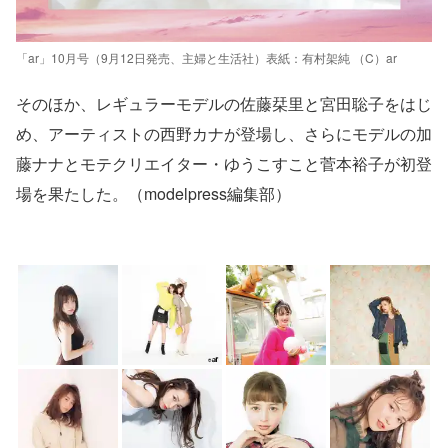
「ar」10月号（9月12日発売、主婦と生活社）表紙：有村架純 （C）ar
そのほか、レギュラーモデルの佐藤栞里と宮田聡子をはじ
め、アーティストの西野カナが登場し、さらにモデルの加
藤ナナとモテクリエイター・ゆうこすこと菅本裕子が初登
場を果たした。（modelpress編集部）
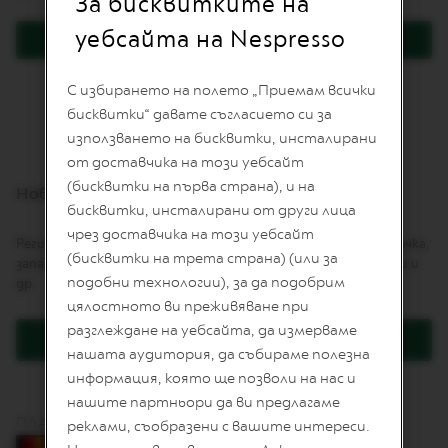
За бисквитките на
I
T
уебсайта на Nespresso
Вход
E
D
E
Забравили сте паролата си?
С избирането на полето „Приемам всички
D
I
бисквитки“ давате съгласието си за
T
използването на бисквитки, инсталирани
I
от доставчика на този уебсайт
O
N
(бисквитки на първа страна), и на
Нови клиенти
бисквитки, инсталирани от други лица
I
чрез доставчика на този уебсайт
S
Регистрацията Ви дава няколко предимства: по-бърза поръчка,
P
(бисквитки на трета страна) (или за
запазване на повече от един адрес, проследяване на поръчки и
I
подобни технологии), за да подобрим
др.
R
A
цялостното ви преживяване при
Z
разглеждане на уебсайта, да измерваме
I
Регистрация
O
нашата аудитория, да събираме полезна
N
информация, която ще позволи на нас и
E
нашите партньори да ви предлагаме
I
ПЛАЩАНЕ С КАРТА
T
реклами, съобразени с вашите интереси.
A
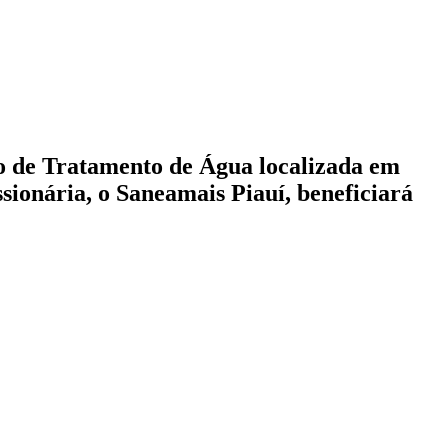
ão de Tratamento de Água localizada em
sionária, o Saneamais Piauí, beneficiará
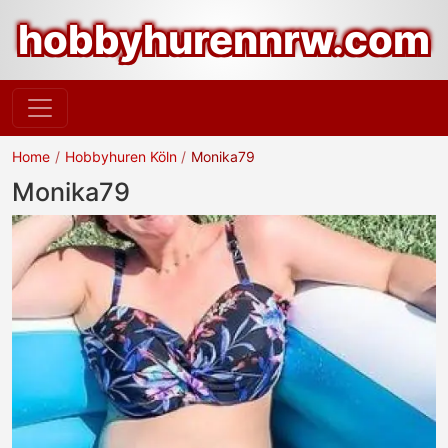
hobbyhurennrw.com
Home
Hobbyhuren Köln
Monika79
Monika79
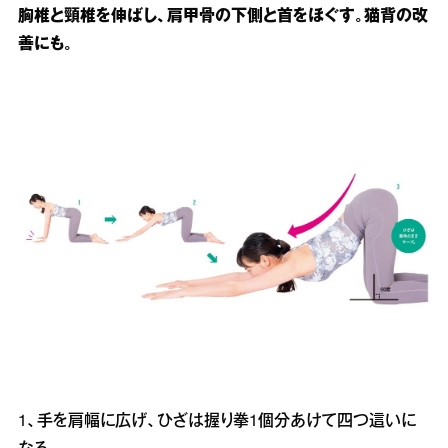
胸椎と頸椎を伸ばし、肩甲骨の下側と首をほぐす。猫背の改
善にも。
1、手を肩幅に広げ、ひざは握り拳1個分あけて四つ這いに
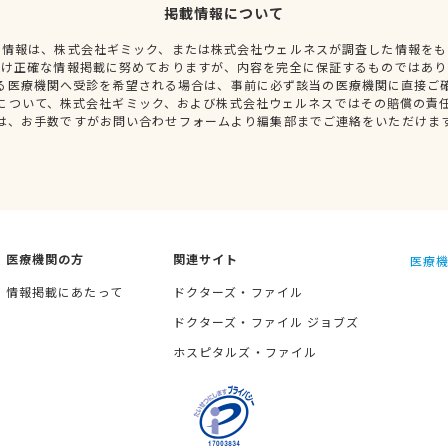
掲載情報について
種情報は、株式会社ギミック、または株式会社ウェルネスが調査した情報をも
だけ正確な情報掲載に努めておりますが、内容を完全に保証するものではあり
る医療機関へ受診を希望される場合は、事前に必ず該当の医療機関に直接ご
について、株式会社ギミック、および株式会社ウェルネスではその賠償の責
は、お手数ですがお問い合わせフォームより編集部までご連絡をいただけま
医療機関の方
関連サイト
医療機
情報掲載にあたって
ドクターズ・ファイル
ドクターズ・ファイル ジョブズ
ホスピタルズ・ファイル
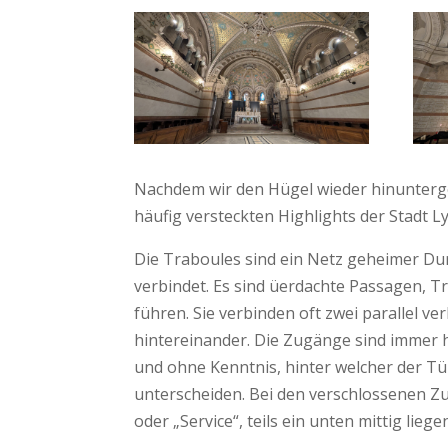
Nachdem wir den Hügel wieder hinunterge
häufig versteckten Highlights der Stadt 
Die Traboules sind ein Netz geheimer D
verbindet. Es sind üerdachte Passagen,
führen. Sie verbinden oft zwei parallel
hintereinander. Die Zugänge sind immer h
und ohne Kenntnis, hinter welcher der Tü
unterscheiden. Bei den verschlossenen Zu
oder „Service“, teils ein unten mittig lie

----------------

Requirement
Filter the records down to the lines containing the word "страна", and copy those.

Task answer
(бисквитки на първа страна), и на
(бисквитки на трета страна) (или за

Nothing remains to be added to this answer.